CITY HALL — The City Council has voted to bar employers from considering an applicant's job status in hiring decisions — sparking yet another showdown with Mayor Michael Bloomberg.

Under the rules, employers will no longer be able to dismiss job-seekers just because they're currently unemployed. The rules, voted on by the council Wednesday, also bar job listings that specify applicants must be working to apply.

"Discrimination is wrong in all its forms, and we cannot — and will not — allow New Yorkers who are qualified and ready to work have the door of opportunity slammed in their faces,” City Council Speaker Christine Quinn said in a statement before the bill passed the council 44-4.

Those who feel wronged will be able to sue the companies or file complaints with the Human Rights Commission, which can force employers to hire people and pay fines, Quinn's office said.

But Bloomberg, who vowed Wednesday to veto the bill, slammed it as "one of the most misguided pieces of legislation." He added that the measure would also open the door to endless lawsuits small businesses can't afford.

“What the bill does is, it says If you have been unemployed for a period and you don’t get a job you applied for, then you can sue the employer, arguing that they were illegally discriminating against you," he said.

Bloomberg said the impact would be especially "devastating" for small businesses, dissuading them from making new hires while the economy is still struggling.

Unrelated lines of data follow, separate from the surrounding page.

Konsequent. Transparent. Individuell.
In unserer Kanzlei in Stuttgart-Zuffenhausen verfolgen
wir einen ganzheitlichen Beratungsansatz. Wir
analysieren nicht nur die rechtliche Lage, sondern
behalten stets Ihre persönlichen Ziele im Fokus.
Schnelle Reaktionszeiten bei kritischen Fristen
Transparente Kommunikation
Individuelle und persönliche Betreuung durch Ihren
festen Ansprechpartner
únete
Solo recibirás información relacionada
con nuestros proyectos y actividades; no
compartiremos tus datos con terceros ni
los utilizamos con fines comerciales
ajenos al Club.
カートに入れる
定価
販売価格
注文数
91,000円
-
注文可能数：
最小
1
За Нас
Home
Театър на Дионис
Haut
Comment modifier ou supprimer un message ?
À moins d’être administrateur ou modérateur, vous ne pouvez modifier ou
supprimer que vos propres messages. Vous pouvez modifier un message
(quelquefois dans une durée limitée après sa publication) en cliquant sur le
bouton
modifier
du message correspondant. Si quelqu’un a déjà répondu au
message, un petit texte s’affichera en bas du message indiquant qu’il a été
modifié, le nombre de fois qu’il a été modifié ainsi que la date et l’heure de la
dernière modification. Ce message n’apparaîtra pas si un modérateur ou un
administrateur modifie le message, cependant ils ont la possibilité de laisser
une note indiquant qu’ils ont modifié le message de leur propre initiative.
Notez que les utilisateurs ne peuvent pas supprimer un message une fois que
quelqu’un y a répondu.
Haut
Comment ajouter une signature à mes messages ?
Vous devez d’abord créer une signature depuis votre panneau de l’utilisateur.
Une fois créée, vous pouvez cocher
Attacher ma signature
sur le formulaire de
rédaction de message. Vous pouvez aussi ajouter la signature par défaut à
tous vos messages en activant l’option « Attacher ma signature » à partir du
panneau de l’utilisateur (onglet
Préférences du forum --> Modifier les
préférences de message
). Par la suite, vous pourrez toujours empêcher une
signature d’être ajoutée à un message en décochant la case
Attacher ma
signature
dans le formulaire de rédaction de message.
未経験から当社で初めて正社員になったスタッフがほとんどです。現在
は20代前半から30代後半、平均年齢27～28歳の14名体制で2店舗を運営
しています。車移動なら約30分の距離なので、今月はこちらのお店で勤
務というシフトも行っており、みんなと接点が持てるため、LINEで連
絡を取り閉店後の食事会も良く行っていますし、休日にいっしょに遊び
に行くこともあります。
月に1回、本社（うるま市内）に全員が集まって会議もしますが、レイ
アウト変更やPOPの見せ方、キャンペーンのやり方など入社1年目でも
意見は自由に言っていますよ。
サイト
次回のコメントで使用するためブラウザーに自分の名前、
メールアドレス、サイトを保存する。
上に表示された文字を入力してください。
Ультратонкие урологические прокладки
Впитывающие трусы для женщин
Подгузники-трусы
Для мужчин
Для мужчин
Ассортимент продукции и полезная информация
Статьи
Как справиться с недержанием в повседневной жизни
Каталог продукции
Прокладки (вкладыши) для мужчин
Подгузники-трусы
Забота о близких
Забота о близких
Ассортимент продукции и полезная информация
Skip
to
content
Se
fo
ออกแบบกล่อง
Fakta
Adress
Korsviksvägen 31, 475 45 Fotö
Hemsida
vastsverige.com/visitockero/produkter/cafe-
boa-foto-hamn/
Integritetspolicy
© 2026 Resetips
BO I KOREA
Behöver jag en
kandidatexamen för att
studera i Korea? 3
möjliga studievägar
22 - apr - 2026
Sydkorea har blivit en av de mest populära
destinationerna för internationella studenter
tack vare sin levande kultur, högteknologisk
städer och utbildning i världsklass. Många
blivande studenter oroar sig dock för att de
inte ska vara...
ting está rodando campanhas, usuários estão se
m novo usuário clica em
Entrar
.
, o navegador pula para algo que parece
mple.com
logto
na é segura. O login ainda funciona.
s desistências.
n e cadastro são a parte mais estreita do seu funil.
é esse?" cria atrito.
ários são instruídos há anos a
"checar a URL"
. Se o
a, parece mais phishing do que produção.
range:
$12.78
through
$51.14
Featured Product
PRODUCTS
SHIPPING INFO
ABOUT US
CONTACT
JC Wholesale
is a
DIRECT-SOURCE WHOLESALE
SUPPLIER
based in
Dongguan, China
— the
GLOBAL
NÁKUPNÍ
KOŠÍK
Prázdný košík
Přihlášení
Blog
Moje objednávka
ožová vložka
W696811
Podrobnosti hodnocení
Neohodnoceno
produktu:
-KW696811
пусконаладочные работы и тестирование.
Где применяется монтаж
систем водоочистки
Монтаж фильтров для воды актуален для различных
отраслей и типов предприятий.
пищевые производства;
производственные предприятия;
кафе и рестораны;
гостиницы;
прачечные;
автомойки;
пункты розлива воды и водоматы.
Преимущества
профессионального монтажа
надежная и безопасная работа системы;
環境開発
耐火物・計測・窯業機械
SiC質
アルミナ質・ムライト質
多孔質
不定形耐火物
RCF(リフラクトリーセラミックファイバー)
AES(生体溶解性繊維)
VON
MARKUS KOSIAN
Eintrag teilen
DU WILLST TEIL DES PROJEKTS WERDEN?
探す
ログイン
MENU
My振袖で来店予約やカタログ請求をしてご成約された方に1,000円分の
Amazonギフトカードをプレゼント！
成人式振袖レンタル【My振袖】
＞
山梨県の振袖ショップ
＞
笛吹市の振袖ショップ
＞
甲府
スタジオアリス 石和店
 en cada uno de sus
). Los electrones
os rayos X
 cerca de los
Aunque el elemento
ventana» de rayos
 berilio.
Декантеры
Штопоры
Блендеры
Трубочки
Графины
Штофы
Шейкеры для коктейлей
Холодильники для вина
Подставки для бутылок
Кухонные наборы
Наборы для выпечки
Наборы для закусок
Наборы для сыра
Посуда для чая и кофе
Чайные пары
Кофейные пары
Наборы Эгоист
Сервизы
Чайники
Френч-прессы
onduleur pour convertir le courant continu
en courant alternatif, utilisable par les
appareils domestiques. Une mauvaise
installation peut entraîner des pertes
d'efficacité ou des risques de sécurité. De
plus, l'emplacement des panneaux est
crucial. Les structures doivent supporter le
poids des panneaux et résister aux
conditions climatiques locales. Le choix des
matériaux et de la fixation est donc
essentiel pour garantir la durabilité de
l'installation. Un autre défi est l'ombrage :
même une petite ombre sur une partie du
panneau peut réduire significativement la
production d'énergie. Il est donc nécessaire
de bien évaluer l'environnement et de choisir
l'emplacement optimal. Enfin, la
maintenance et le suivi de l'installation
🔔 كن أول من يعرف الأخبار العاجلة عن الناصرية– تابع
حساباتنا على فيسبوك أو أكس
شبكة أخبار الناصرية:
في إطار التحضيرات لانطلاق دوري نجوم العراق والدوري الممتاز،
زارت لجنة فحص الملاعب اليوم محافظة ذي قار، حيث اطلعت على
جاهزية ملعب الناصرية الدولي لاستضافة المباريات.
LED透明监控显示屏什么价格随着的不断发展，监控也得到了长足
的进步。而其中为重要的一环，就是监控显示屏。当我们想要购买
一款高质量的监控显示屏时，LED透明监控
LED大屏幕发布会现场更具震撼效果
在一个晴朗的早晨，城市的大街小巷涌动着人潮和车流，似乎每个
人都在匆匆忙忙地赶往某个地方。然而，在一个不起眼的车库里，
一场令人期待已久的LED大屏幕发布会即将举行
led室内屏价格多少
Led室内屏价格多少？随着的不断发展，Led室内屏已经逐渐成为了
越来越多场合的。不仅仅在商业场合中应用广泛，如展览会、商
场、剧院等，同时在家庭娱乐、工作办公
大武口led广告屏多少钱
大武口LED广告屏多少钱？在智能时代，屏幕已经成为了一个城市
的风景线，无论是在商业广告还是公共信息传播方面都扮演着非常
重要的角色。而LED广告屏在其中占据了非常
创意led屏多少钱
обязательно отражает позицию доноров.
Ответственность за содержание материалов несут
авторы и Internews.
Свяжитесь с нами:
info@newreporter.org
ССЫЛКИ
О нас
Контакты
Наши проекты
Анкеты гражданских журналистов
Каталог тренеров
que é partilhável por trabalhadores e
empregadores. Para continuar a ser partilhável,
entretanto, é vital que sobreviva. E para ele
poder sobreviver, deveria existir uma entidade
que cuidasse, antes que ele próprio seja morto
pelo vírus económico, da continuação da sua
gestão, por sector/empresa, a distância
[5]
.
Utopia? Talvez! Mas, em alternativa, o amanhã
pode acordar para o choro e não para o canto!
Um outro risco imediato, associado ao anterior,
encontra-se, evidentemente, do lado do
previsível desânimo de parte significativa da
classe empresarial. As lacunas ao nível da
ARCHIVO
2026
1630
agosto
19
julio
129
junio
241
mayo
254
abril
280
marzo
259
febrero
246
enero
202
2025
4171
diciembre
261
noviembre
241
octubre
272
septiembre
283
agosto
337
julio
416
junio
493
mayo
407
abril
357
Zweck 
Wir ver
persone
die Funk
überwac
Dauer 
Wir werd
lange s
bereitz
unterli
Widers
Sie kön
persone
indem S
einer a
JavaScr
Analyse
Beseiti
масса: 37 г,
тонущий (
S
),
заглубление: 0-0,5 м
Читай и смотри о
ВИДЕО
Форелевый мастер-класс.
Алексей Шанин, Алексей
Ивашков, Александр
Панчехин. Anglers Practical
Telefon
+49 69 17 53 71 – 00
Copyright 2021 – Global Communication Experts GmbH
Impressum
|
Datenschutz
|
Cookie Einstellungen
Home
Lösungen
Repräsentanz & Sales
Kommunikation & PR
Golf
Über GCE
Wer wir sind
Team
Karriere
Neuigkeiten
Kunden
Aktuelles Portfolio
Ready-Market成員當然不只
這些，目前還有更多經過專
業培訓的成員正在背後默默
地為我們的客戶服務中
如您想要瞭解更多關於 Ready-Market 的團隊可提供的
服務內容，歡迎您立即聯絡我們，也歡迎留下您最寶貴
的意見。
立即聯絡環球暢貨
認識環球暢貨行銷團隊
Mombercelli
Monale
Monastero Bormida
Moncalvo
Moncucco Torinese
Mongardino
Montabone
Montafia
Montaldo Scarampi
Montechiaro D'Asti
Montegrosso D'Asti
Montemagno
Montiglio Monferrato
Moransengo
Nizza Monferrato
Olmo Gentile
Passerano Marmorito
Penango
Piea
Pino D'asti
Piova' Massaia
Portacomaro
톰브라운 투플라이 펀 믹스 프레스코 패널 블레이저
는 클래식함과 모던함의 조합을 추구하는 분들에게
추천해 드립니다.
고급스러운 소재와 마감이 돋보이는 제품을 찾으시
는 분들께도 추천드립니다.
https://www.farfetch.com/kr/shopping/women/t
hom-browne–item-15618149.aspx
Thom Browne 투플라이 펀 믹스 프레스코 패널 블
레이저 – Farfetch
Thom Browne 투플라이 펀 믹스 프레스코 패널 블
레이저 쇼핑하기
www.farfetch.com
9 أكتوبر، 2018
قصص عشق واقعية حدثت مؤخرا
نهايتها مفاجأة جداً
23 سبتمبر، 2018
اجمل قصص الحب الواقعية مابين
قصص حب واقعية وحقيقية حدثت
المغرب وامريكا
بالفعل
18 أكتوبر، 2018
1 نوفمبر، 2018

Meanwhile, the council voted unanimously on a bill Wednesday that would force gas stations across the city to post new signs that clearly indicate how much they charge for credit, debit card and cash purchase. The prices can differ widely, leaving customers who paid more with plastic feeling duped.
“The idea that a business could show one price to the public, while charging a higher price when they go to pay is just wrong,” sponsor City Councilman Lew Fidler said.